Leslie Stein, Monell's director of science communications, explained that food odors are exquisitely complicated concoctions. What we think of as a strawberry smell, for instance, might be made up of 50 or 60 different molecules. And many times, scientists don't know all the contributors involved in creating a particular scent.
The best that Monell could do was to develop a kind of odor outline of peanuts, chocolate or cod using five or six molecules. The approximation wouldn't fool anyone into thinking they were eating the real thing, but it would be close enough to be recognizable.
In real life, Stein added, people experience taste through two pathways: through their nostrils, and through the back of the mouth and throat. GhostFood engages just the former route, which is partly why the experience feels a bit insubstantial and unsatisfying.
In addition, she said, the perceived intensity of a flavor changes with such impossible-to-control factors as a person's age (smell sensitivity decreases as we get older) and the relative humidity.
"You can't smell anything," Stein said, "unless it's volatile and can float in the air."
Ideas are like that, too. It's hard to predict when or to whom one will stick.
Hopkins sophomore Molly Young, 19, is enrolled in the GhostFood class, and for her, the seminar has been transformative.

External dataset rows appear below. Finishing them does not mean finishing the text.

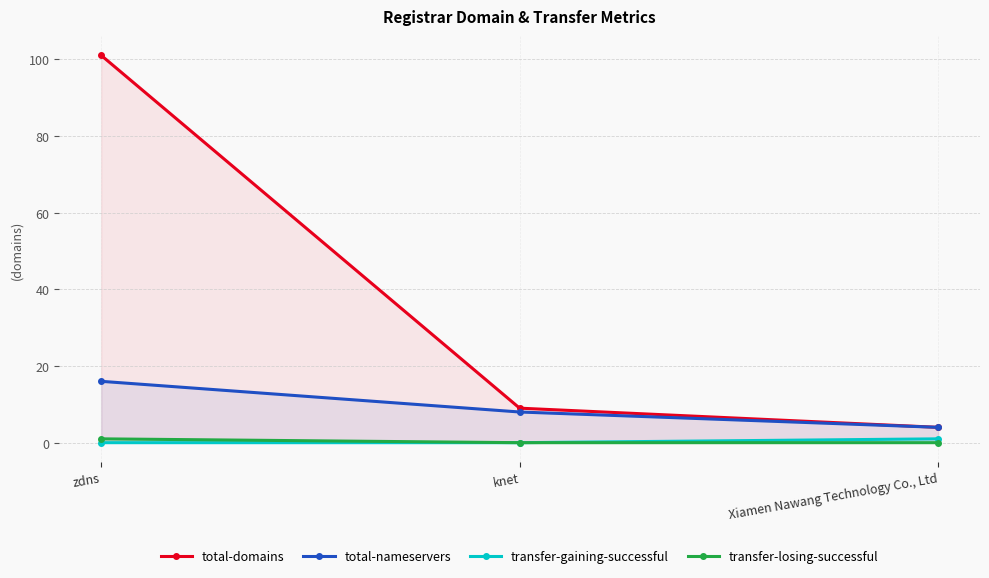

At Xiamen Nawang Technology Co., Ltd, list the series in order from largest to smallest.

total-domains, total-nameservers, transfer-gaining-successful, transfer-losing-successful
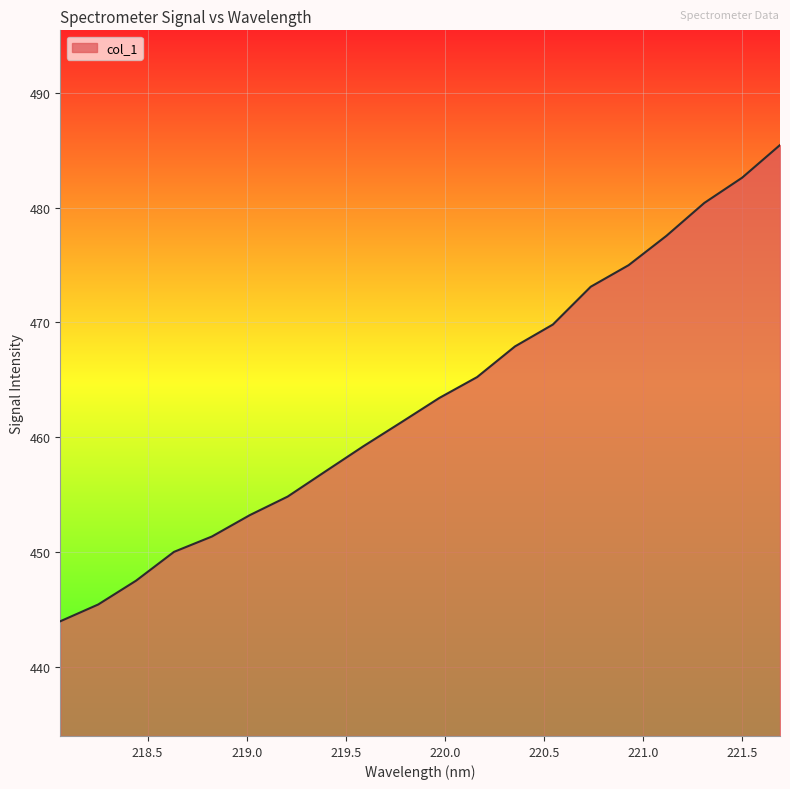

What is the difference between the maximum and minimum values?

41.5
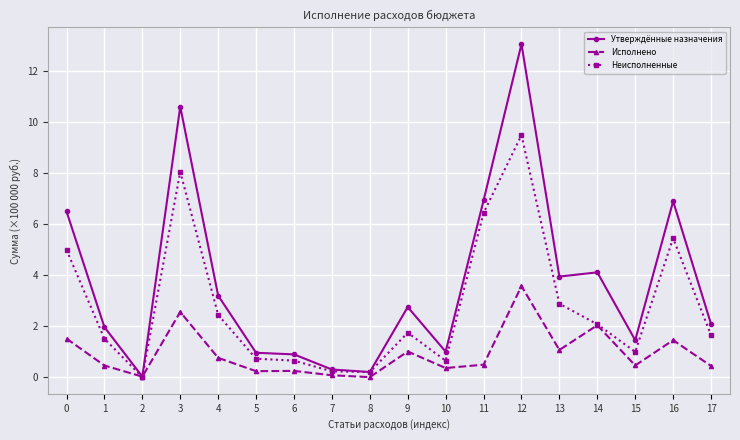

List the series in order of their peak value, lowest first.

Исполнено, Неисполненные, Утверждённые назначения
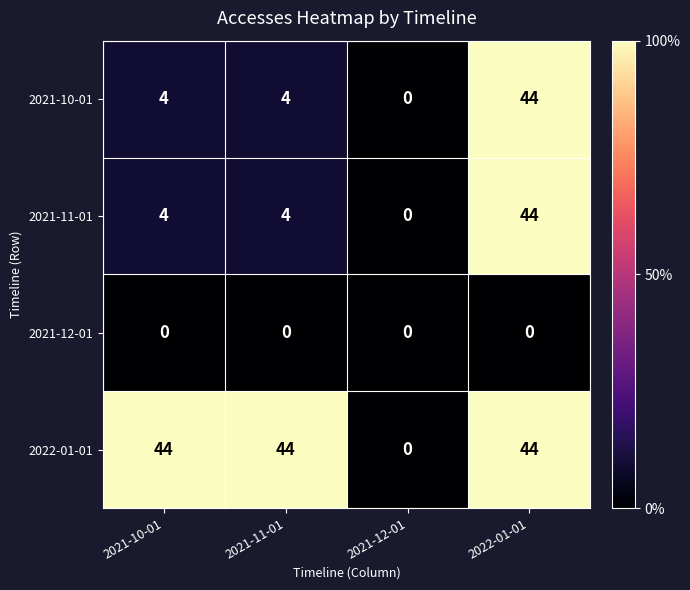

What is the difference between the maximum and minimum values in the 2021-10-01 series?

44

She says GhostFood offers students a hands-on experience that's common in math and science courses but rare in the liberal arts. And she imagines that, from now on, every time she goes to a fish fry or spreads peanut butter on toast or breaks off a chunk of chocolate, she'll pause, however momentarily, before taking that first bite.
"In the past, I never really thought about maybe running out of chocolate because of the drought in West Africa, or that changing climate conditions is producing a toxic mold on peanuts," she said. "It may not make an earth-shattering change in my eating habits. But it will be a subtle reminder not to take these foods for granted."